### Problem requirements
Please write out, word for word, the lines of the records that begin at the one containing "Cuentas oficiales" and stop after the one containing "Información de contacto".

= = = = = = =

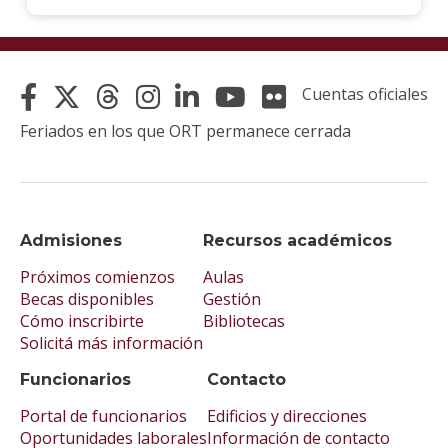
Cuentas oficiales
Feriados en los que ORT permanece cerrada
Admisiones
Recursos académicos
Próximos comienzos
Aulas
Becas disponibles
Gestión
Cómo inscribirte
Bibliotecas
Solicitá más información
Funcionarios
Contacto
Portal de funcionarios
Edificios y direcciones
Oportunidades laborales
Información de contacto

= = = = = = =

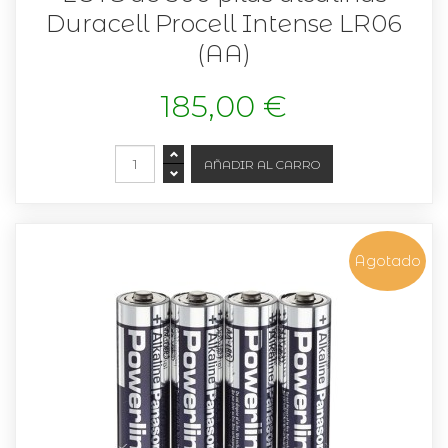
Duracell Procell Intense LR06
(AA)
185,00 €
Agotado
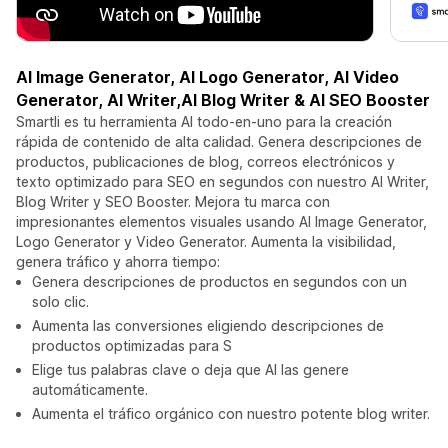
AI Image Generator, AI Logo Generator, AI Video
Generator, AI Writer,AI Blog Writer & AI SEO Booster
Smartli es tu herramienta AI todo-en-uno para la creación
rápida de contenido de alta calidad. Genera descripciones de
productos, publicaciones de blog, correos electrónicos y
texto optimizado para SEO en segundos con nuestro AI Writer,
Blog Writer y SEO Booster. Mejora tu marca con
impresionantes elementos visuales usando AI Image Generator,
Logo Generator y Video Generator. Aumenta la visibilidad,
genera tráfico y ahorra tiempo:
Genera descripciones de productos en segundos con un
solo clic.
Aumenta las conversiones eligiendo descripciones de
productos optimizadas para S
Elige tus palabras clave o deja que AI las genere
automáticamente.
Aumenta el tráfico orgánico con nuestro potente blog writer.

= = = = = = =

### Output of the exercise
Cuentas oficiales
Feriados en los que ORT permanece cerrada
Admisiones
Recursos académicos
Próximos comienzos
Aulas
Becas disponibles
Gestión
Cómo inscribirte
Bibliotecas
Solicitá más información
Funcionarios
Contacto
Portal de funcionarios
Edificios y direcciones
Oportunidades laborales
Información de contacto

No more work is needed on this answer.